(STUDY TEXT):
.....

The anti-inflammatory drug Bextra is a pain management medication prescribed for patients suffering arthritis, needing acute pain management, or who suffer severe menstrual symptoms, and is in a class of drugs called nonsteroidal anti-inflammatory drugs (NSAIDs). Prescription NSAIDs, such as Bextra, are one of the leading classes of drugs that cause Stevens Johnson Syndrome (SJS).
Bextra Stevens Johnson Syndrome
Stevens Johnson Syndrome is a rare inflammatory skin disorder that can be life-threatening. The disease causes lesions in the mouth, eyes and on the body. Stevens Johnson Syndrome can occur at any age. The majority of cases range between the ages of 20 and 40; one-fifth of the cases occured in people under the age of 20.
In some cases, permanent skin damage and scarring occur. Lesions on internal organs can cause serious inflammation of the lungs, heart and kidneys. Up to 27 percent of those affected by Stevens Johnson Syndrome or related illnesses incur long term eye damage or vision loss. Up to 15 percent of patients with this syndrome die from the condition.

.....

(RECORDS SUPPLIED):

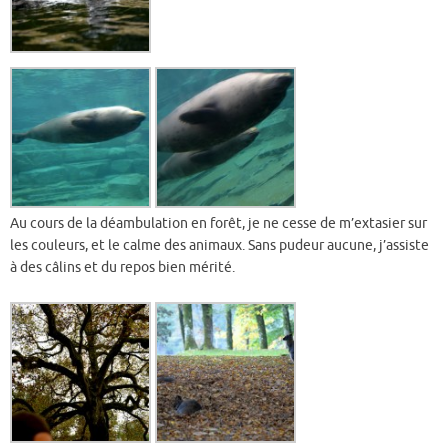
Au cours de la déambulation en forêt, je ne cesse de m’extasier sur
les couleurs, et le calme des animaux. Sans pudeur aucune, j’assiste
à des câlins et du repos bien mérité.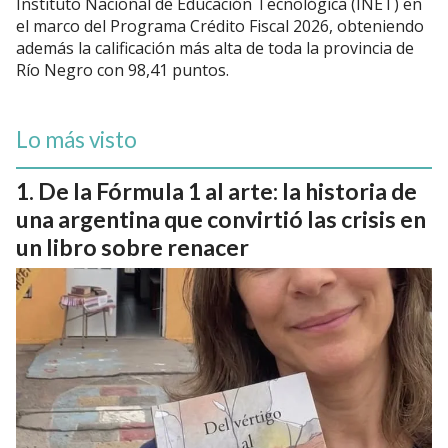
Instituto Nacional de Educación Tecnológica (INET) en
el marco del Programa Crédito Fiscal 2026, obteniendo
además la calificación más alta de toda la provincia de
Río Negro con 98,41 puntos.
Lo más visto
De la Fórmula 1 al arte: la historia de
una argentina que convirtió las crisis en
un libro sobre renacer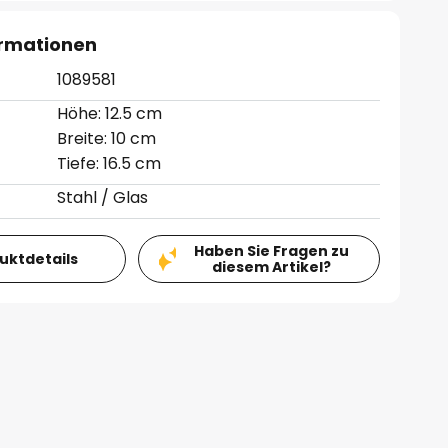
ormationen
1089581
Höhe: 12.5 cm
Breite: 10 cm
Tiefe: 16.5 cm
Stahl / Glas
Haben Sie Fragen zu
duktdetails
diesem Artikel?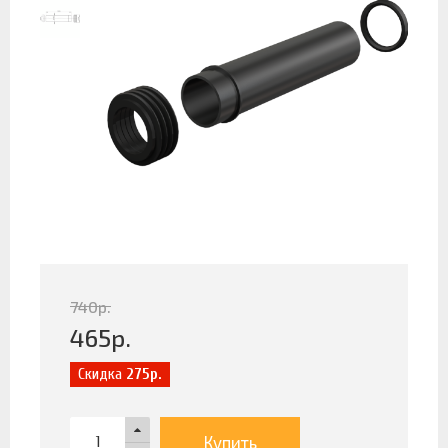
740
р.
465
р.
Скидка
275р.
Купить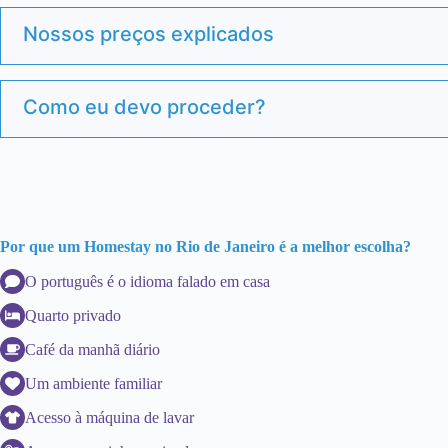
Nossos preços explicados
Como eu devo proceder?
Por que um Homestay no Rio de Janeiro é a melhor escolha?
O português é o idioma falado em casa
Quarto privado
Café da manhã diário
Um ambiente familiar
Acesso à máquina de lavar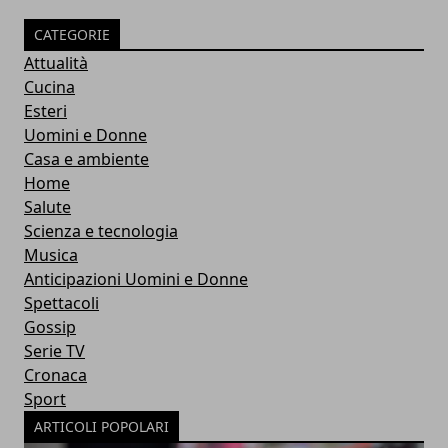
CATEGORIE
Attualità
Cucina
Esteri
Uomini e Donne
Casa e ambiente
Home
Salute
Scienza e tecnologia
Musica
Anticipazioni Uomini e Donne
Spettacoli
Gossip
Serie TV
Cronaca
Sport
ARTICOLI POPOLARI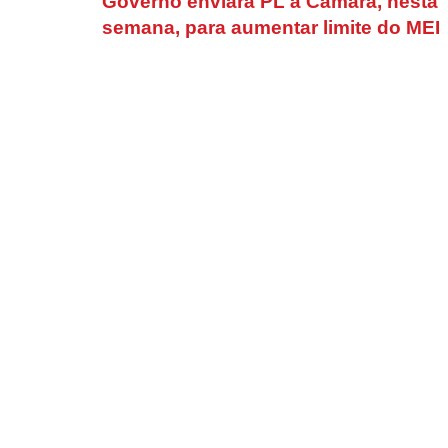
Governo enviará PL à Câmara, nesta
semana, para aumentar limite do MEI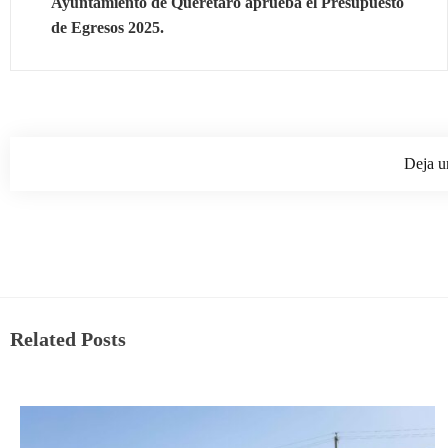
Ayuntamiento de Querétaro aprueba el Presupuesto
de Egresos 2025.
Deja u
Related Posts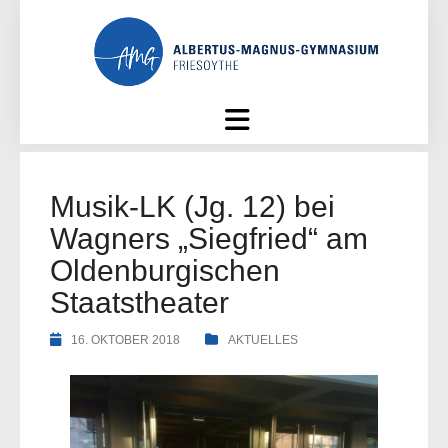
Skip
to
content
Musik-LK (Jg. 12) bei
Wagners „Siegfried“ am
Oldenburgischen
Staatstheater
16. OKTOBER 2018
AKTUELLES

.....

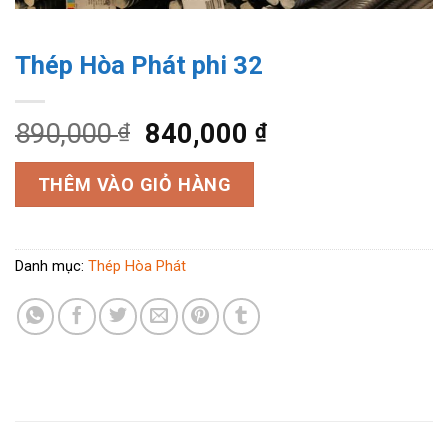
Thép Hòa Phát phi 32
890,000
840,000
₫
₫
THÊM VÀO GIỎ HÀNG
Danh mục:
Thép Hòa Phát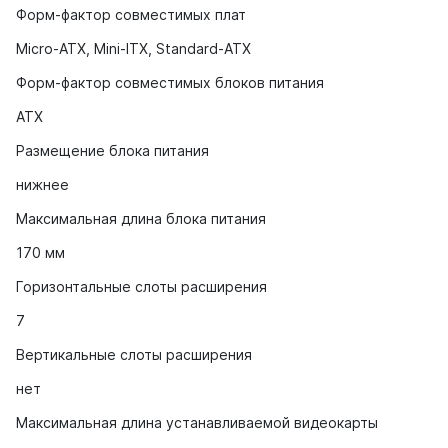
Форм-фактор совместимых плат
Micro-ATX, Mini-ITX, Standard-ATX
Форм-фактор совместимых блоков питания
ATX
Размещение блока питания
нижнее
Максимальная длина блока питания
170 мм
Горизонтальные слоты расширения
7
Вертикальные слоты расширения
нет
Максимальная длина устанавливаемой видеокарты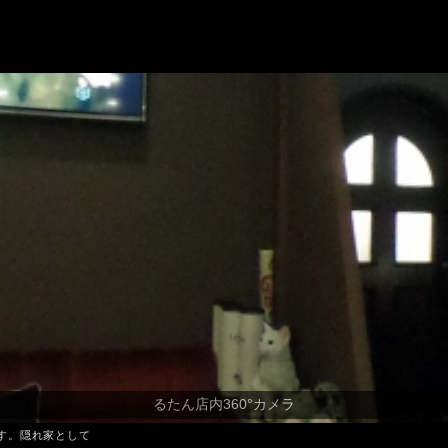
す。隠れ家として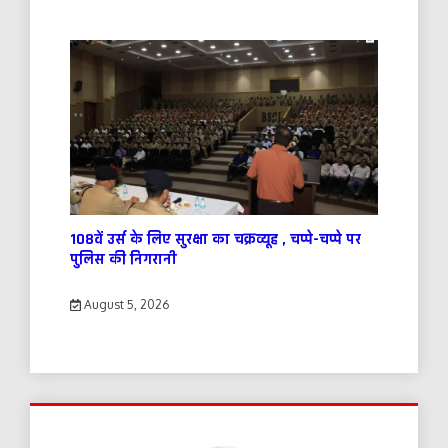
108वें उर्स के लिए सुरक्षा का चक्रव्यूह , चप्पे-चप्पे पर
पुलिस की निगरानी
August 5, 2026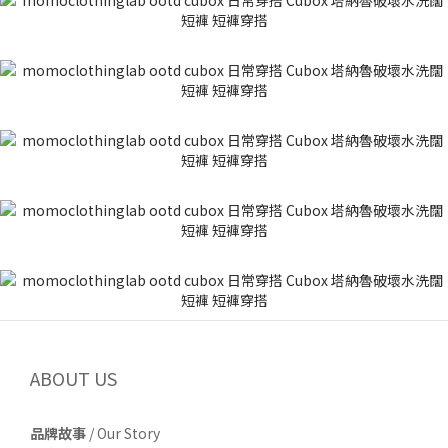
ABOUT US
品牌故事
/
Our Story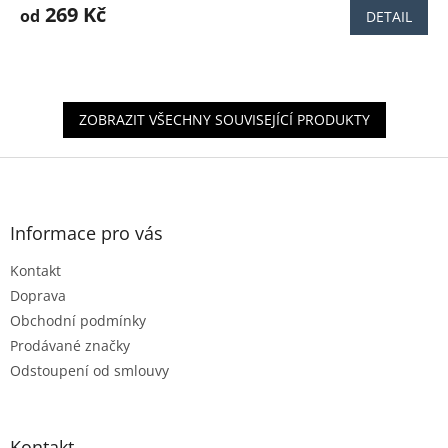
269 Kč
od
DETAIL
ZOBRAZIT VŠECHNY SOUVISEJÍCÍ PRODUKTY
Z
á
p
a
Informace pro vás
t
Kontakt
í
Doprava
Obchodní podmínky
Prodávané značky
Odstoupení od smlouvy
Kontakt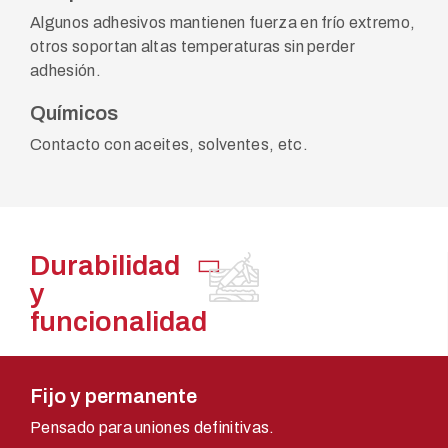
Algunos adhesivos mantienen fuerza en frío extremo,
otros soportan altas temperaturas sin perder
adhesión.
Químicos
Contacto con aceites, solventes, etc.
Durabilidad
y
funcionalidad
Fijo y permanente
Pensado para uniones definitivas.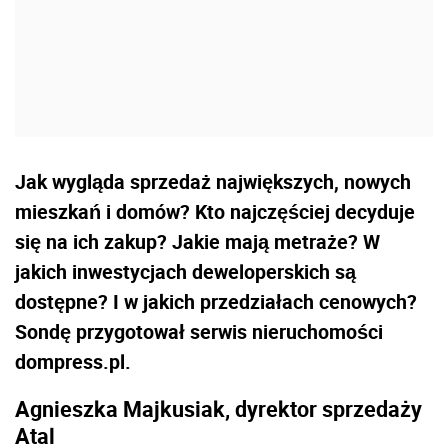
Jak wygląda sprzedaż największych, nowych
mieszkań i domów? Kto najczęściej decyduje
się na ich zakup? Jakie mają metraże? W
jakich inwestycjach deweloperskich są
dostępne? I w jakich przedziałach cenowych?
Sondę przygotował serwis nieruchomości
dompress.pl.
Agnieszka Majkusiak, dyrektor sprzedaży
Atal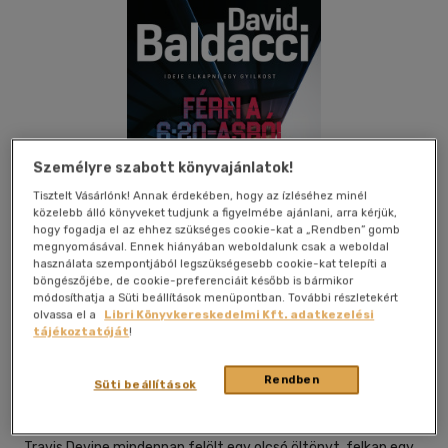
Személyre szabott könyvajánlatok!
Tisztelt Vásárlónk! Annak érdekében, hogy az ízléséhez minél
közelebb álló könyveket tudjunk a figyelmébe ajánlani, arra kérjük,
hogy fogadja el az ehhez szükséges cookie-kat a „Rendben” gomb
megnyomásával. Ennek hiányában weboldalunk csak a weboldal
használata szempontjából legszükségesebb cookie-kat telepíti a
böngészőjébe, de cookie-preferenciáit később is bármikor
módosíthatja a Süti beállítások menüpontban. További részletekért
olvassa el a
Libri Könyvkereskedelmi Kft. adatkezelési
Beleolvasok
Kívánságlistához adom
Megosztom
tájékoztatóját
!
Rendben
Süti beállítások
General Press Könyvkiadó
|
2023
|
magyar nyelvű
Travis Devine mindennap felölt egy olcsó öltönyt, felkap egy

.....

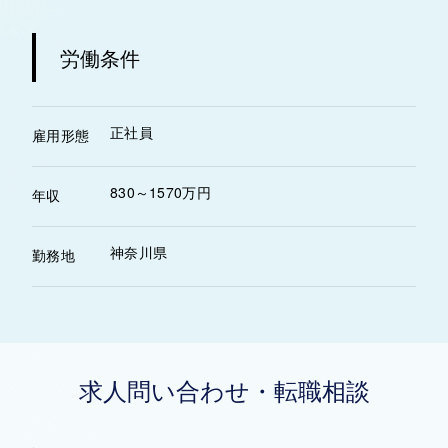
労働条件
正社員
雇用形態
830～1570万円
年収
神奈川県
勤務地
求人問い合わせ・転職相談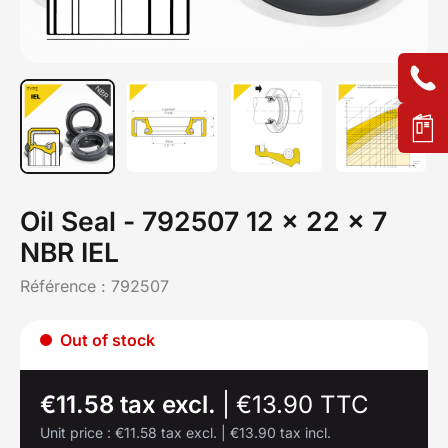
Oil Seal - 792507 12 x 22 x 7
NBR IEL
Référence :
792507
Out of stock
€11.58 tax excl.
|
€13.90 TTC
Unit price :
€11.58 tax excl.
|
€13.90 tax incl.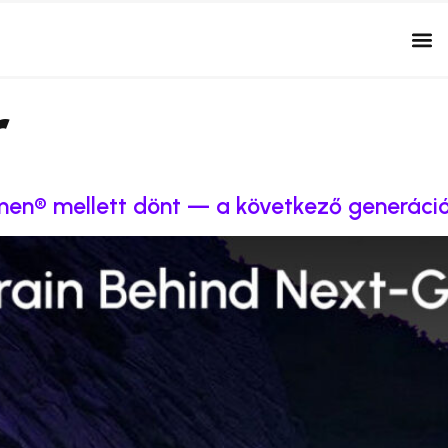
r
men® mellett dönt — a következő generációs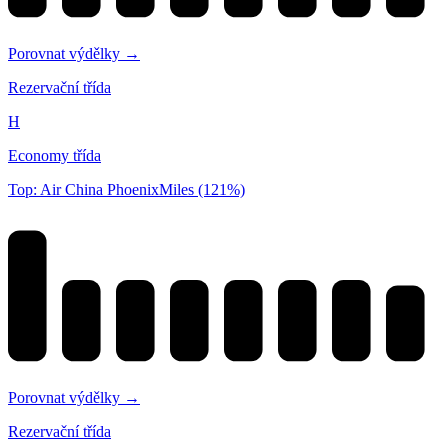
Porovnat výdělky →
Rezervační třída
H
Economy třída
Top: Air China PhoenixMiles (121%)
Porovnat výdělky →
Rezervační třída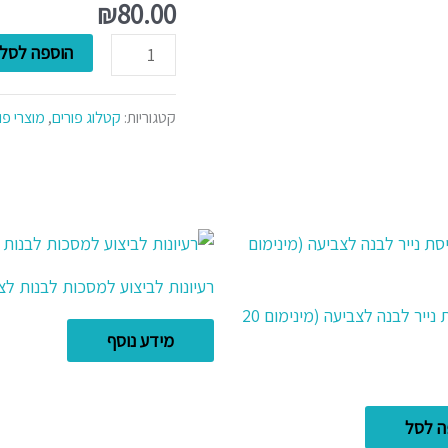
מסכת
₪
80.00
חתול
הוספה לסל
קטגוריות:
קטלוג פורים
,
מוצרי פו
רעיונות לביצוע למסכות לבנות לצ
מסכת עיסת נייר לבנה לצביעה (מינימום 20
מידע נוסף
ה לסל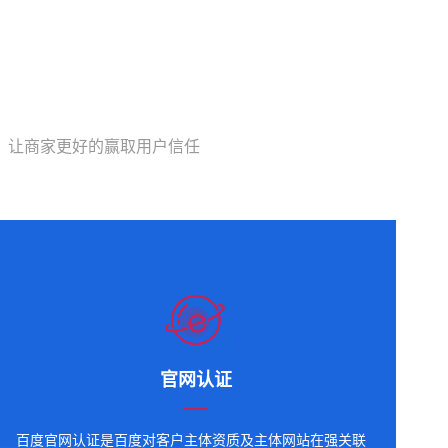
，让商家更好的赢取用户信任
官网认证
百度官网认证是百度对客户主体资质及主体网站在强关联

.....

(WORK INSTRUCTIONS):
1. Answer these questions from the Bextra text:
(a) What class of drugs is Bextra in?
(b) Between what ages do most cases of Stevens Johnson Syndrome fall?
(c) Up to what percentage of patients with the syndrome die from it?
2. Carry on the text about Bextra and Stevens Johnson Syndrome, starting after its last sentence.
The data were taken from a different source than the text on Bextra and Stevens Johnson Syndrome.

(ANSWER LIST):
1.
(a) Nonsteroidal anti-inflammatory drugs (NSAIDs)
(b) Between 20 and 40
(c) Up to 15 percent

2.
In April 2005, the FDA asked Pfizer, the drug giant manufacturer, to remove Bextra from the market. In October 2008, Pfizer reached an $894 million deal to settle most lawsuits related to risk of heart attack and strokes over its withdrawn pain reliever Bextra.
Bextra and Stevens Johnson Syndrome in the NewsAPR-07-05: The FDA announces a U.S. recall of Bextra after analyzing that the risks are greater than the benefits to consumers. Bextra has also been banned in Canada and Europe. Celebrex, a drug similar to Bextra, is still on the market and still poses a risk to consumers. The FDA will work with the manufacturer to revise the warning label and include the risk of cardiovascular (CV) events and gastrointestinal (GI) bleeding.
DEC-09-04: The FDA increases warning of Bextra after receiving more reports of serious, potentially fatal, skin reactions such as SJS and TEN. Patients known to have an allergy to sulfa products should not take Bextra.